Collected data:
---+---

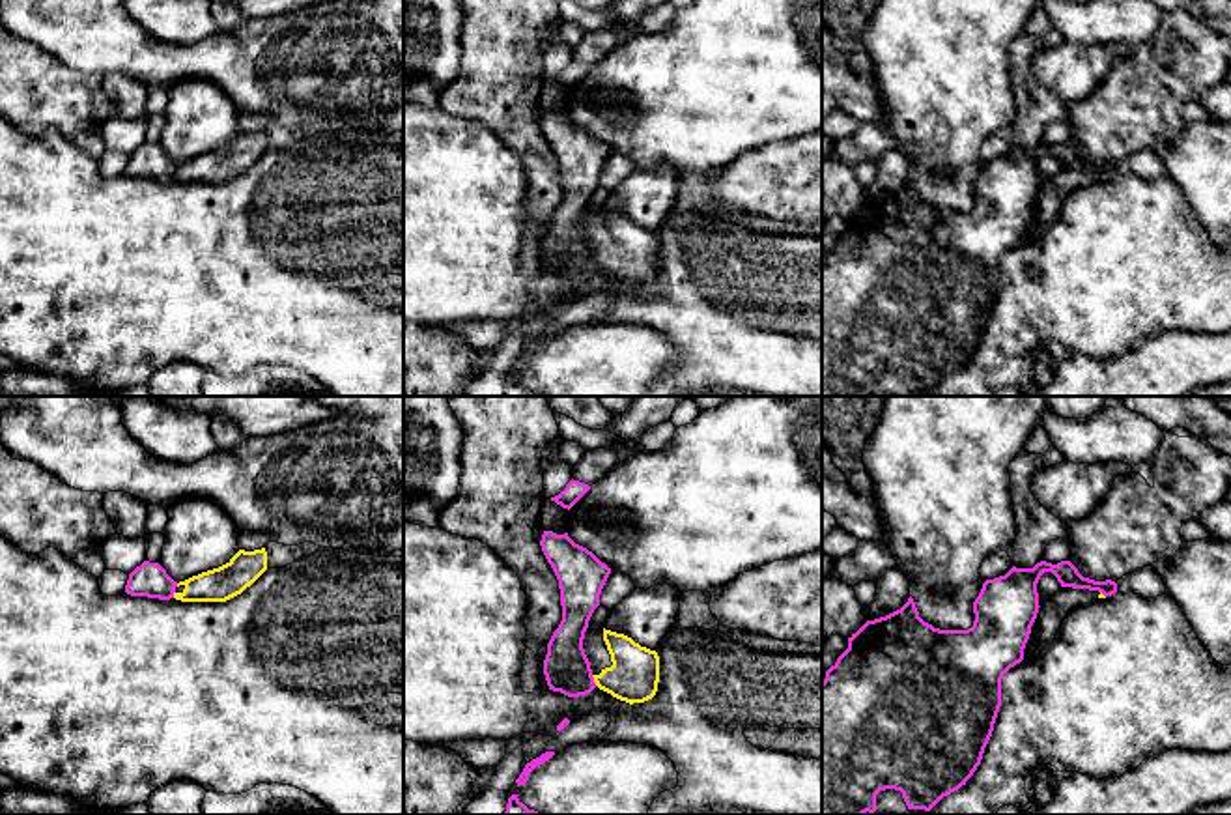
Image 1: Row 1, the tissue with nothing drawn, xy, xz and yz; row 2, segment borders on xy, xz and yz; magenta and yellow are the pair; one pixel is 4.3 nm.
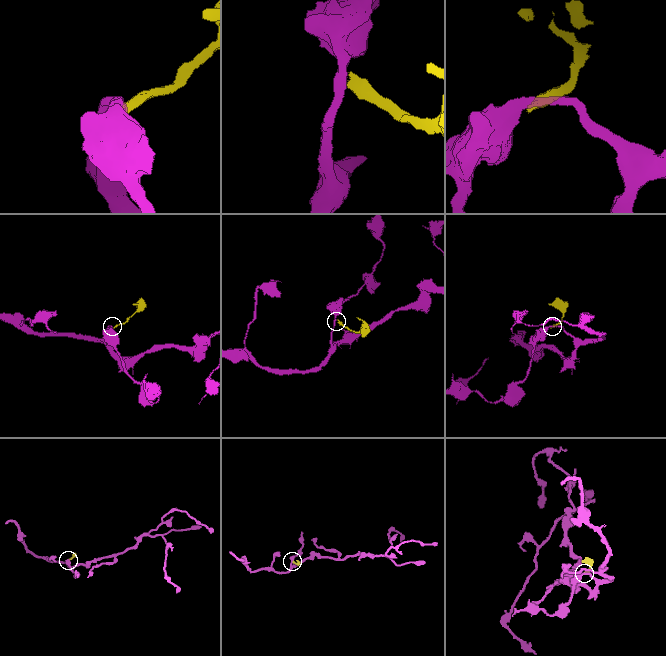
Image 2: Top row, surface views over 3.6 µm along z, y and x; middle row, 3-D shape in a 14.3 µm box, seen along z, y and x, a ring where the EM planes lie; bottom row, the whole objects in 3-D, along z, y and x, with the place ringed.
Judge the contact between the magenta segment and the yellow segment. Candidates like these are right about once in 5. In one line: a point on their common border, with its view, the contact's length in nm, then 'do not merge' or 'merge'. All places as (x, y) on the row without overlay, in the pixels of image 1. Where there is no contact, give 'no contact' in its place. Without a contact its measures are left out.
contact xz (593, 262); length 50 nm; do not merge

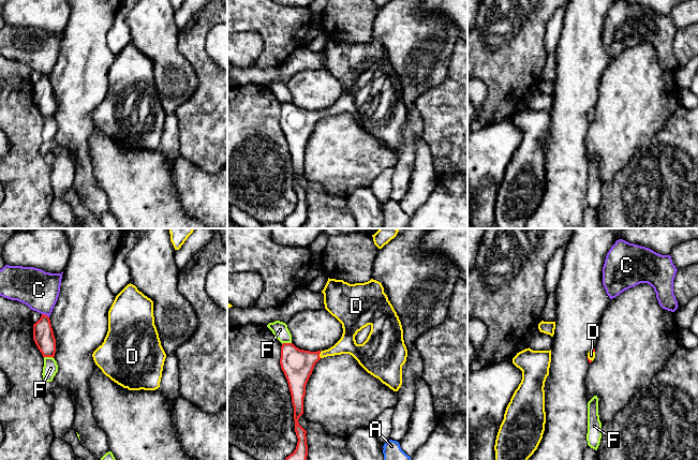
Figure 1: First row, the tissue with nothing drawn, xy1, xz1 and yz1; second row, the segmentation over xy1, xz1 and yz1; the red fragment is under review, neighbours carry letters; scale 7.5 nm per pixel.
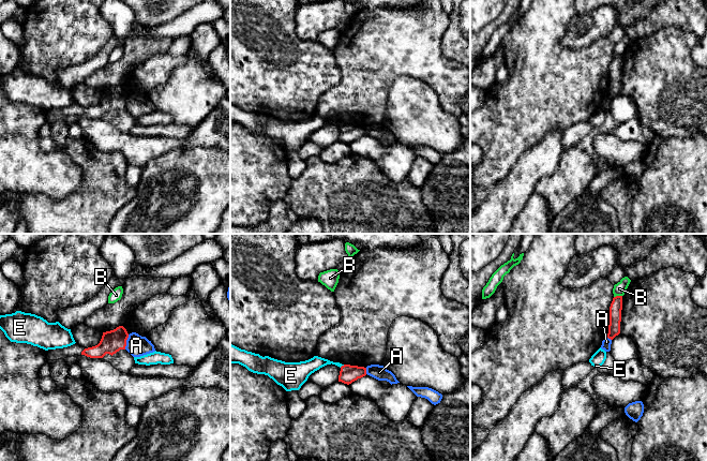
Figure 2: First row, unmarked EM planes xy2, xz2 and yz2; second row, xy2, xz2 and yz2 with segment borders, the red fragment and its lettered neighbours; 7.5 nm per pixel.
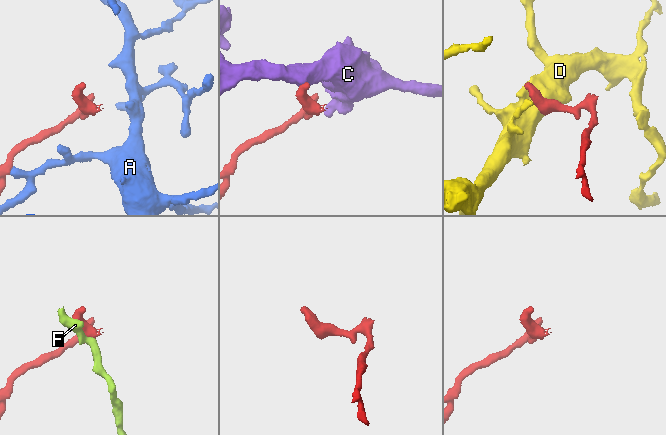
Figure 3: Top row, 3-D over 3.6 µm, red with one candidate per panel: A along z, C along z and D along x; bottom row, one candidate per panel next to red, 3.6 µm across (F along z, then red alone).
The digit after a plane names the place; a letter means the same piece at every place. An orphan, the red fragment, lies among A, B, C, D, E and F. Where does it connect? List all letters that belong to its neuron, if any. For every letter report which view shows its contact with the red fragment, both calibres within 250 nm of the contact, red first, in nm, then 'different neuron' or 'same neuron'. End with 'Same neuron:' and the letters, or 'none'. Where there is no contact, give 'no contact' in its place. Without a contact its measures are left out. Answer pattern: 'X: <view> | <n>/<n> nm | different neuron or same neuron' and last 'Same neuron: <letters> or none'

---+---

To do:
Copy each line containing the word "nothing" from the data.

Exercise solution:
Image 1: Row 1, the tissue with nothing drawn, xy, xz and yz; row 2, segment borders on xy, xz and yz; magenta and yellow are the pair; one pixel is 4.3 nm.
Figure 1: First row, the tissue with nothing drawn, xy1, xz1 and yz1; second row, the segmentation over xy1, xz1 and yz1; the red fragment is under review, neighbours carry letters; scale 7.5 nm per pixel.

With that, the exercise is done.